My efforts were rewarded with what has sadly become a standard response from the New Left: "You SUCK, you dumbass psychofascist!" If you think my judgment of the New Left is a little harsh, then prove me wrong. I haven't seen any evidence to the contrary.

Well, I don't suck. I aspirate. I'm a doctor.

The irony of it is that I'm a lousy ideologue. I think my favorite political joke is one that was popular in Eastern Europe in the early '80's: "Capitalism is man's exploitation of man. Communism is the other way around."

If there was one aphorism that summed up my political philosophy, such as it is, it would be this: "Power corrupts; absolute power corrupts absolutely". Free market capitalist, socialist, communist, fascist, it makes no difference what the label is. Put enough power in the hands of a Few and the rest of us will suffer mightily for it.

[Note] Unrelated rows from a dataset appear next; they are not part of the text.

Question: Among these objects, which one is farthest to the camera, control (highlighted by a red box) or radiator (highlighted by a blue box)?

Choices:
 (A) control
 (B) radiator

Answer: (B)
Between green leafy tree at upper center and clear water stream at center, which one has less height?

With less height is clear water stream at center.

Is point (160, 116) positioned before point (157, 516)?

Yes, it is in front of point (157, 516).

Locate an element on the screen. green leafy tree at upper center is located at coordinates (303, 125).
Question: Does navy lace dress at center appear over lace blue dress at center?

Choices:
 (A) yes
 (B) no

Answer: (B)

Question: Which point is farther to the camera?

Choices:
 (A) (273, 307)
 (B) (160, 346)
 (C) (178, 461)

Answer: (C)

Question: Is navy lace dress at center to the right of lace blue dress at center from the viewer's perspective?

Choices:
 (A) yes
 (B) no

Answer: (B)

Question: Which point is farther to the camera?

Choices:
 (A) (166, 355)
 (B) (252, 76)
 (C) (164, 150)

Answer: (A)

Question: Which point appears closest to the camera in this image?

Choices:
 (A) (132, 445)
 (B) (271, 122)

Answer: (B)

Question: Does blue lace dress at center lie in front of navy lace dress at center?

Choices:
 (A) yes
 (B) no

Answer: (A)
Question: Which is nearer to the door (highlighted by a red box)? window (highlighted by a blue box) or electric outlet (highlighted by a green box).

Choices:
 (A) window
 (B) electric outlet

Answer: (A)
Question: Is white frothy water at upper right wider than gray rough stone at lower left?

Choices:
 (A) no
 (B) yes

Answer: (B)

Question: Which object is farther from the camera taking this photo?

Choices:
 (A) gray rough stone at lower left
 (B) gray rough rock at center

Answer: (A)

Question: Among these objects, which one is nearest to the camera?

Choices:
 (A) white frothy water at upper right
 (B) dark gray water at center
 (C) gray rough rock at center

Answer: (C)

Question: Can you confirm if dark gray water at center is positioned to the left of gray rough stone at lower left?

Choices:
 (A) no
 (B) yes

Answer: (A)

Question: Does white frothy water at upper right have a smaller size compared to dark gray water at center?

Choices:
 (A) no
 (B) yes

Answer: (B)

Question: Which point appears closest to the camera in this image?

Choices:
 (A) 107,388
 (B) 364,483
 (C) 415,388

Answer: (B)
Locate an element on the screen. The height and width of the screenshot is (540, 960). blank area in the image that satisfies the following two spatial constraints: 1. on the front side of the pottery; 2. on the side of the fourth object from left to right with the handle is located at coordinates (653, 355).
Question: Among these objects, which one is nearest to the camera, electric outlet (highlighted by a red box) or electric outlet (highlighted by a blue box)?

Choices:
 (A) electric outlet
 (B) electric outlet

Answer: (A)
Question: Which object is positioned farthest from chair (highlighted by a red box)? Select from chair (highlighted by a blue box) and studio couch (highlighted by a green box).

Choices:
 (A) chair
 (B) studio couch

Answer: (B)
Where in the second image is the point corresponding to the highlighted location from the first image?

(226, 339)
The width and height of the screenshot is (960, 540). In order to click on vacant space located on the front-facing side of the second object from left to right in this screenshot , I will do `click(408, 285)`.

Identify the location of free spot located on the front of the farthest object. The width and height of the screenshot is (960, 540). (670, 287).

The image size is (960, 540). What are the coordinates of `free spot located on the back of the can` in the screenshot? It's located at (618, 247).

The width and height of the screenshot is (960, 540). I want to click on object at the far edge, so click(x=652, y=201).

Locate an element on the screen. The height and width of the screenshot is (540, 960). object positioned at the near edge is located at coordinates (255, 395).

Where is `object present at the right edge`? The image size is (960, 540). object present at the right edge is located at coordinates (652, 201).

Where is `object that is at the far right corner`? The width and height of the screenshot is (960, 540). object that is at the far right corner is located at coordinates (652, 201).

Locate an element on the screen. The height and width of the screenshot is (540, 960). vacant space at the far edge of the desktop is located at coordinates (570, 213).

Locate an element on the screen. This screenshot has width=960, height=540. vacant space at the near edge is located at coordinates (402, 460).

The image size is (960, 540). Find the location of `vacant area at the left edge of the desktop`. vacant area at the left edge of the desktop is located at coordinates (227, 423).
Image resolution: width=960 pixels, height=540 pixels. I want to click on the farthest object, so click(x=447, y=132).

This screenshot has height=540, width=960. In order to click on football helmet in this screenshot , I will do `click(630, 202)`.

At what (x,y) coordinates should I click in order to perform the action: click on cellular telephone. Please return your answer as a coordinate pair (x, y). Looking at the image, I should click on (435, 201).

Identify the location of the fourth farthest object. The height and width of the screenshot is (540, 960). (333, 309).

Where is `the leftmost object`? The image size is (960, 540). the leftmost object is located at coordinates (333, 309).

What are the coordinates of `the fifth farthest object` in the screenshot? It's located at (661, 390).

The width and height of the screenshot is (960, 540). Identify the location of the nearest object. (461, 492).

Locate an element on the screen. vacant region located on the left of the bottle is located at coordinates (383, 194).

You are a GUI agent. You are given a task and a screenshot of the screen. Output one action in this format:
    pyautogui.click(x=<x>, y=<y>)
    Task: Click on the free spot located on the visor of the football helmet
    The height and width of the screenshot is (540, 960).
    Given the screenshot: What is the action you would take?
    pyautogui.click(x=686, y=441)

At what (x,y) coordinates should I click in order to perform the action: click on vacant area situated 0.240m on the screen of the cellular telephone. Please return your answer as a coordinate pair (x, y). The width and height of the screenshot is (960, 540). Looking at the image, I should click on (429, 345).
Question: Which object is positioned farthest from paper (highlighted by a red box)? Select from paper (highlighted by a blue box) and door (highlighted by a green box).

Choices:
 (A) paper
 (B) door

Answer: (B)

I think many physicians are more open to the concept of Universal Healthcare than ever before. I'd love to assert that we physicians are becoming more altruist in our maturity, but this would be incorrect. As the health insurance companies are consolidating into economic oligarchic, and as we have less and less ability to influence issues such as reimbursements and expenditures, it's occurring to more and more of us that perhaps the companies should just go to blazes and divert the money being used for enormous bonuses for the CEO's and use it instead to provide at least a modicum of coverage for the nation's poor.

I'm open to it. I'd also like some assurance that if I have the Big One while typing this out, that as a self-employed practitioner I'd be able to afford coverage. If I had the Big One I'd be in a world of economic hurt.

A few years ago I took a trip to Romania where the question of what the local church, as supported by kindly American do-gooders and their money, could do to improve the delivery of healthcare. The quick answer was "I dunno". We met with local healthcare officials to understand the Romanian system better.

On paper it looks good. Anyone who works has 7% of their pay withheld to finance their medical care. They don't make much in Romania, but then again healthcare isn't very expensive, so there should be enough money to take care of basics. There might not be enough in the system for the citizens to get PET scans, but they should be able to obtain ibuprofen and lisinopril without any trouble.

But they can't. No one has enough money to purchase them.

The healthcare officials are all ex-communists, and in the best communist tradition, they siphon off huge amounts of money into Lord knows where, anywhere but into the hands of the people who desperately need it.

We assured the Romanian church folk that in America this kind of thing would never happen. The money wouldn't disappear, it would simply show up as a $100 million yearly bonus for the CEO of National Red Star/Red Sword, and all would be well.